Wesprzyj nas już teraz!
– Brukselę po prostu irytują silne państwa narodowe, które wypowiadają się w wyraźny i uczciwy sposób (…) i które mówią, że niektóre sprawy należy rozwiązywać w Warszawie i w Budapeszcie, a nie w Brukseli – stwierdził węgierski premier.
– To automatycznie wyzwala negatywne odruchy Pawłowa wśród unijnych biurokratów, którzy następnie naskakują na kraj ośmielający się używać jasnego języka (…) i wyraźnie przedstawiać swoje cele – wyjaśnił.

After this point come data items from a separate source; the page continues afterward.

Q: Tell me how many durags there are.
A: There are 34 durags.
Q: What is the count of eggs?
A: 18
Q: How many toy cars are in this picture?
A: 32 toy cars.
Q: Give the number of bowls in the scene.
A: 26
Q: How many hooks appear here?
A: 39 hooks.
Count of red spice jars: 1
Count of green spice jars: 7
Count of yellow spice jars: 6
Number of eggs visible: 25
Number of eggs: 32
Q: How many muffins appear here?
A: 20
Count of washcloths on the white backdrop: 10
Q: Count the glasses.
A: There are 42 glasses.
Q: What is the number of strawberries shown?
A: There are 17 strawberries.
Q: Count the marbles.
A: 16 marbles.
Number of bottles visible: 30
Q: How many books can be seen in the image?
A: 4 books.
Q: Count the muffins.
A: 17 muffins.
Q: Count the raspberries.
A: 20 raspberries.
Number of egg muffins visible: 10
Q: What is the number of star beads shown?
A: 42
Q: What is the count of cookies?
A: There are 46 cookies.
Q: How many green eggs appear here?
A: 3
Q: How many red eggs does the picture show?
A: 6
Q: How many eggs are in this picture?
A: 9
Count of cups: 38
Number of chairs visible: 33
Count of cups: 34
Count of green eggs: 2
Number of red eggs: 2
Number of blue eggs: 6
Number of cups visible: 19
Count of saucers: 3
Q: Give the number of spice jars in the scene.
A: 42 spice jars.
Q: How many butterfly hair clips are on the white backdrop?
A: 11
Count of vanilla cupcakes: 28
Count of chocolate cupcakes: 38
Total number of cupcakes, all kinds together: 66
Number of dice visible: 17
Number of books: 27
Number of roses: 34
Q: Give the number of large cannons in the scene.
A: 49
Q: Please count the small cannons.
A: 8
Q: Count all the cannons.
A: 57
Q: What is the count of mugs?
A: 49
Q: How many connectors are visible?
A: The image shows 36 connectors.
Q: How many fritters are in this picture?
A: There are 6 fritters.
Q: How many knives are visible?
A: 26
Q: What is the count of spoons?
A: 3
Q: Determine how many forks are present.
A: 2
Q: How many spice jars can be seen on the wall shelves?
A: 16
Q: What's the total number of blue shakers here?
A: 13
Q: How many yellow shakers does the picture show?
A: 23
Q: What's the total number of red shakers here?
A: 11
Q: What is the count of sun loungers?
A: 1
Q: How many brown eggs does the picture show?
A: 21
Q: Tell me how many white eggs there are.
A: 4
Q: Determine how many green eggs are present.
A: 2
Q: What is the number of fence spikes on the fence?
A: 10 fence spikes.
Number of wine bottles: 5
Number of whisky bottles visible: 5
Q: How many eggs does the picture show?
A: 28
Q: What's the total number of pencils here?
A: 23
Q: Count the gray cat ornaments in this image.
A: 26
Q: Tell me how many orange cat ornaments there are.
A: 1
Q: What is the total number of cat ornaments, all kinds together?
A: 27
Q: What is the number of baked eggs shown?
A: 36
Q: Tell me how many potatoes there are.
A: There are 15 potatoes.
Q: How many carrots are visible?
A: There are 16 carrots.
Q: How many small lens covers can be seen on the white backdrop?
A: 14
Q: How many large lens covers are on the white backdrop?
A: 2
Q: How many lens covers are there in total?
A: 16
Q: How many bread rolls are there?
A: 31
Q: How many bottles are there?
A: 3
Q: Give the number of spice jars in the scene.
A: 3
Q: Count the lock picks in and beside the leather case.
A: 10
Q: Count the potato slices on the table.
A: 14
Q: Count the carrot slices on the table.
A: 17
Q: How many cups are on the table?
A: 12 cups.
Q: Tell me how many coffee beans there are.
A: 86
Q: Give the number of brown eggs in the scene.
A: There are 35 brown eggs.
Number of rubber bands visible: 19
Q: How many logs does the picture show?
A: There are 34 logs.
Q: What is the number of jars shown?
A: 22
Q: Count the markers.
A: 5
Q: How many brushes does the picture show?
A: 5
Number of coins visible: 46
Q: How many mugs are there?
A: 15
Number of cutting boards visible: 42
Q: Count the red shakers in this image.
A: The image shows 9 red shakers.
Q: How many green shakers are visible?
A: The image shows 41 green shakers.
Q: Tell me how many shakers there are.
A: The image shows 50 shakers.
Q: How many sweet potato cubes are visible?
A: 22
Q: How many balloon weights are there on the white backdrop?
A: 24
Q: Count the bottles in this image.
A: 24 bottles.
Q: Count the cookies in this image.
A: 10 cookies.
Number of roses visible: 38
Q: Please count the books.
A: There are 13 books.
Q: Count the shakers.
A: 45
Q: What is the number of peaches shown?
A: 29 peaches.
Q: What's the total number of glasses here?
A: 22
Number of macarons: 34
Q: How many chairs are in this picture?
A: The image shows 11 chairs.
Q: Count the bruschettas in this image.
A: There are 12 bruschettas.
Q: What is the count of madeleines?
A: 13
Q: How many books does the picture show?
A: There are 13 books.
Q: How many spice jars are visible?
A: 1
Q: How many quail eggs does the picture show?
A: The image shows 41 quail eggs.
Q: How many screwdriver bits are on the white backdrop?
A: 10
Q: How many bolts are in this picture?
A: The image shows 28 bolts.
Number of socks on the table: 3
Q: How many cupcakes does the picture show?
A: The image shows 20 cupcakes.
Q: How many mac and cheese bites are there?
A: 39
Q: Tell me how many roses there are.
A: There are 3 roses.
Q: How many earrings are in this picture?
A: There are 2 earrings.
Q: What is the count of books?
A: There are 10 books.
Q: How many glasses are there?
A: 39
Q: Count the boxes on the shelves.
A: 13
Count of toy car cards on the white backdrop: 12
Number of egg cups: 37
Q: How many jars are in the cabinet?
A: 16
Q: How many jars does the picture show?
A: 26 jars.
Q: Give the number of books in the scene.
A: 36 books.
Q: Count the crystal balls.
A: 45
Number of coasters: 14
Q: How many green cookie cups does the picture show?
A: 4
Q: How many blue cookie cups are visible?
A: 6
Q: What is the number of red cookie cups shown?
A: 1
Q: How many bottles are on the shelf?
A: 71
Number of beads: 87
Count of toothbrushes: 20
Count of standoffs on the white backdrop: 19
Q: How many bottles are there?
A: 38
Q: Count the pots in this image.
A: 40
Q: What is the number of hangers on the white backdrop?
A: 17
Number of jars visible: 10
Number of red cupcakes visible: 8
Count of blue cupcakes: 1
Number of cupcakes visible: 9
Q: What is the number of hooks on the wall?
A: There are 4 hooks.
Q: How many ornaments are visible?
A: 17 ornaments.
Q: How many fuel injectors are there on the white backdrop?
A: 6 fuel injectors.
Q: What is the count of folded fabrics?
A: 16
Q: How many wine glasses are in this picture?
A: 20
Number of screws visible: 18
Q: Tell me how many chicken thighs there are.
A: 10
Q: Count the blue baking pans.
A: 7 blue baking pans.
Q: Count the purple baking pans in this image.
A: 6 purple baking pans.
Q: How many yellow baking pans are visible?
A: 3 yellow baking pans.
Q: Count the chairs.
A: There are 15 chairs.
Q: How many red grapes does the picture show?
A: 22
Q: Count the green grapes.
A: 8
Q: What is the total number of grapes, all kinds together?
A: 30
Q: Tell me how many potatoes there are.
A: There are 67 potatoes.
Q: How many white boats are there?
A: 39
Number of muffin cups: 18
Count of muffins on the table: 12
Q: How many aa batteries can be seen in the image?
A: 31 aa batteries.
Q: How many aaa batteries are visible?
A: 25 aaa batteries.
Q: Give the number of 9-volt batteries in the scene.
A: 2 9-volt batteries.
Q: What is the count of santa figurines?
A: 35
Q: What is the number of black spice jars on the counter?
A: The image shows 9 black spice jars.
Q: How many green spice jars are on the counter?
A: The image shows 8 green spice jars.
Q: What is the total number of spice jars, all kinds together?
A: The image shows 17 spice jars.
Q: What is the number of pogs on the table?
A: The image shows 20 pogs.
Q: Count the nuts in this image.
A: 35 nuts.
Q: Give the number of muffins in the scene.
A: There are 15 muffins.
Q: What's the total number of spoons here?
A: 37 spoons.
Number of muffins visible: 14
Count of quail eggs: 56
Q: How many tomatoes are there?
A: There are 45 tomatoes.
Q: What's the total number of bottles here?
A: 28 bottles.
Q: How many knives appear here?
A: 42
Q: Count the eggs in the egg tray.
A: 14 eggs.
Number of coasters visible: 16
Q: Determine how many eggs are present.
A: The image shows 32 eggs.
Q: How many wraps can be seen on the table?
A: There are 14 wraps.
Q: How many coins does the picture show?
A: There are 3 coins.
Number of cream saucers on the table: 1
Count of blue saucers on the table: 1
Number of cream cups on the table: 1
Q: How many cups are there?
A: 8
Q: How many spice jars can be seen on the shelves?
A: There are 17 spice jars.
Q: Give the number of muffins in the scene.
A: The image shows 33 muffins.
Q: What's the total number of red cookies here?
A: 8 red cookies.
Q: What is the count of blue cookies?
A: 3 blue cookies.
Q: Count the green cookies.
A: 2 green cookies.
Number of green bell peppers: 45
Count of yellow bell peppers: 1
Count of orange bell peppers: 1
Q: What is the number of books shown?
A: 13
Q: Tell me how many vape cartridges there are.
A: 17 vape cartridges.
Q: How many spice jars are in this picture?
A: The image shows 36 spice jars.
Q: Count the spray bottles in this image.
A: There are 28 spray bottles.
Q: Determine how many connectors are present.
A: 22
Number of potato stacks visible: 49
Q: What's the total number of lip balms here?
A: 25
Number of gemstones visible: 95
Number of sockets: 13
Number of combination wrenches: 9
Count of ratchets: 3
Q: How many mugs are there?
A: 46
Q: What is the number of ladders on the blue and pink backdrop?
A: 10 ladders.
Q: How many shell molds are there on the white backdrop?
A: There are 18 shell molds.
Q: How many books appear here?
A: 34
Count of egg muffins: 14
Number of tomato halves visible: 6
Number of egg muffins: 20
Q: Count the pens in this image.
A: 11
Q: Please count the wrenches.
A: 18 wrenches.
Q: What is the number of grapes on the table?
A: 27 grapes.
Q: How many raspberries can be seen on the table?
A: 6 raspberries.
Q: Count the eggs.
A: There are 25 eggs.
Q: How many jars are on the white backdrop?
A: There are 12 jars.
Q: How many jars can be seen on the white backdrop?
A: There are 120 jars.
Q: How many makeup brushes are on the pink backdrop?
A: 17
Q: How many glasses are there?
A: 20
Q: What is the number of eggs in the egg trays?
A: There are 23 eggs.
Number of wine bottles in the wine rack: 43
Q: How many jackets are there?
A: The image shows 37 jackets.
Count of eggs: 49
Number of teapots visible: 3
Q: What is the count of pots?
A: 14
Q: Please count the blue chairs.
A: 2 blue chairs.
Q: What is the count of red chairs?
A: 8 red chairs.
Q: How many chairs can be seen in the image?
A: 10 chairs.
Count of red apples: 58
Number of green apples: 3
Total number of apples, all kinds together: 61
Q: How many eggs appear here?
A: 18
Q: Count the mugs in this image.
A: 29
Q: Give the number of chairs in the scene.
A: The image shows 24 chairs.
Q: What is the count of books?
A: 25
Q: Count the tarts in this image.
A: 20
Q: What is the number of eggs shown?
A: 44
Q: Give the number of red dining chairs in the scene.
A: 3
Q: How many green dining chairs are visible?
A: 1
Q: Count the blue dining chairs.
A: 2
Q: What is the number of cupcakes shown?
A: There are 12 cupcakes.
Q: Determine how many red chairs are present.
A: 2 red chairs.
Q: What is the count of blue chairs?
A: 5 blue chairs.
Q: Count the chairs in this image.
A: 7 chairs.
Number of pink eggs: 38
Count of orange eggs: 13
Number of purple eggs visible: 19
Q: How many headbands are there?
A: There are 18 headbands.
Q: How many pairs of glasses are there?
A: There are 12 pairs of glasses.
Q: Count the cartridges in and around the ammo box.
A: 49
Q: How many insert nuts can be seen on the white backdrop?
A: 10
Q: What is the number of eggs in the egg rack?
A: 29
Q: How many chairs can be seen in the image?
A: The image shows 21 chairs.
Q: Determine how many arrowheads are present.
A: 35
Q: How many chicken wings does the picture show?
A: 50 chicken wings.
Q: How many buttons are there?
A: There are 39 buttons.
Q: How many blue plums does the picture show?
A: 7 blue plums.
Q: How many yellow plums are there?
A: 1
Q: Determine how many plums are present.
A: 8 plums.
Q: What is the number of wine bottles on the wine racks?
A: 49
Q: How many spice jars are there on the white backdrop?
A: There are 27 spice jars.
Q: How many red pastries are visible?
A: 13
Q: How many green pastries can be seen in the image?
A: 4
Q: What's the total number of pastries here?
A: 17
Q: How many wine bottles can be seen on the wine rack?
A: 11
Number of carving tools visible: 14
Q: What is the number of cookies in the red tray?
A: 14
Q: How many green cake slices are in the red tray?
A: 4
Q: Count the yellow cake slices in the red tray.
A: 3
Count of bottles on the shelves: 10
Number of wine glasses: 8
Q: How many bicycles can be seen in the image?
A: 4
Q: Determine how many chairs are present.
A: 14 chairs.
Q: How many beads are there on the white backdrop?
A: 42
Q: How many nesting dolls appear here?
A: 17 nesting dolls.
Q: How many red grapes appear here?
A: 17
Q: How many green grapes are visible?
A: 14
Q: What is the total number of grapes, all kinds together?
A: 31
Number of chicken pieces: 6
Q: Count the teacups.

Orban odniósł się również do kapitulacji, jakiej dokonały niemieckie władze w obliczu licznych ataków imigrantów na kobiety w Kolonii. – Zachód nie ma moralnych ani faktycznych podstaw, by prosić nas, byśmy spełniali demokratyczne kryteria – powiedział.
– Proszę sobie wyobrazić sytuację, w której węgierskiemu rządowi udałoby się osiągnąć to, że żadne państwowe ani prywatne media nie podałyby przez wiele dni informacji (…) o takiej masowej zbrodni jak ta, do której doszło w Kolonii – dodał.
Jednocześnie lider Fideszu wskazał, ilu nielegalnych imigrantów powinny przyjąć Węgry, mówiąc, iż… „najlepsza liczba to zero”.